Programs like Slack allow employees to discuss a wide range of topics, all organized into ‘channels’ to keep information organized. AP automation solutions like Stampli centralize conversations on each invoice, allowing questions, answers, and approvals to all happen in one place.

By streamlining communications and increasing the ability to collaborate, businesses can speed up the amount of time needed to, for example, approve invoices or process payments. This may also open the door for strategic opportunities as team members gain access to more information about how the business runs.

3. Use the Right Technology

Technology is one of the most effective solutions for increasing efficiency everywhere in your business. From automating invoice verification to sorting and accessing documents, there is a wide range of technological solutions available to help your back office run more efficiently and prevent errors.

However, all solutions should be purchased with both the back office and customer-facing employees in mind. For example, if a new payroll software cuts the amount of time it takes the back office to process payroll in half but increases other employees’ time commitment, it might not be a good fit.

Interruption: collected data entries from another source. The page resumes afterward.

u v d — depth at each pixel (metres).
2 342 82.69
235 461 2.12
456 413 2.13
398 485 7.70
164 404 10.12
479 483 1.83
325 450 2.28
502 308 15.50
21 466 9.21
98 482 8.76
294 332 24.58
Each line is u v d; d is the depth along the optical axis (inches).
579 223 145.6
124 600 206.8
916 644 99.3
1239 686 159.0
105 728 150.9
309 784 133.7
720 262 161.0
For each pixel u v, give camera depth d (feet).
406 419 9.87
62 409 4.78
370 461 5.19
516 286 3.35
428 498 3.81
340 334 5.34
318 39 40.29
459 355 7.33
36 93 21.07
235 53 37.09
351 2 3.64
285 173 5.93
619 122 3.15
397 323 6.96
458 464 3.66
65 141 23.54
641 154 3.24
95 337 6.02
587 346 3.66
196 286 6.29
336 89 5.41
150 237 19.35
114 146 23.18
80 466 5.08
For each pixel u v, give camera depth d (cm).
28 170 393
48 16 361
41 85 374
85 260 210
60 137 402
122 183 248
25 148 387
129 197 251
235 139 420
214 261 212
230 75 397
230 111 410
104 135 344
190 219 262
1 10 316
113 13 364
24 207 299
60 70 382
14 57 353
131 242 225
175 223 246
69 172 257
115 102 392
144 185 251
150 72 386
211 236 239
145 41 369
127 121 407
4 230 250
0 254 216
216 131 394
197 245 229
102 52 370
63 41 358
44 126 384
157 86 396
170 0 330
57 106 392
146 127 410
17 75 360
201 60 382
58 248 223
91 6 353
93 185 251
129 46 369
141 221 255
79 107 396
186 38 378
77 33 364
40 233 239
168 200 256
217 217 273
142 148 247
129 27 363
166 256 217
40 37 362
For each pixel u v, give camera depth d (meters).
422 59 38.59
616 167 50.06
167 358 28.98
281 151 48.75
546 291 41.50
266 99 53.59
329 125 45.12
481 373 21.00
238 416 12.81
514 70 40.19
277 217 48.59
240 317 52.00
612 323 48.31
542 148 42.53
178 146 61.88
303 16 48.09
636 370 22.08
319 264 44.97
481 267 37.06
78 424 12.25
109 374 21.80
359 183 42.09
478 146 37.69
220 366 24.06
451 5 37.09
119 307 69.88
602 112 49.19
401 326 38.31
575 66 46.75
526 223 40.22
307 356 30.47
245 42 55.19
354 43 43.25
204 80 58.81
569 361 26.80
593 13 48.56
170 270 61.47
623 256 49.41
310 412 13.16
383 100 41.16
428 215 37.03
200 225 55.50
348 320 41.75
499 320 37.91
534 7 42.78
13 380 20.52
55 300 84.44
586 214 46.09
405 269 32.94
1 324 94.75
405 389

Consider all the implications of new technological solutions and analyze potential solutions for bottlenecks that could decrease efficiency in the long term.

Conclusion

Improving back office efficiency is critical to the long-term success of your company. While the process may result in some push back from employees who are used to the legacy systems, it is important to remember the true goal — the long-term viability of the entire business.

Be sure to focus on the benefits of changes like automation software— such as how it will make employees jobs easier. Reassure employees that their jobs are not being eliminated; rather, their time is being freed up to focus on more critical tasks.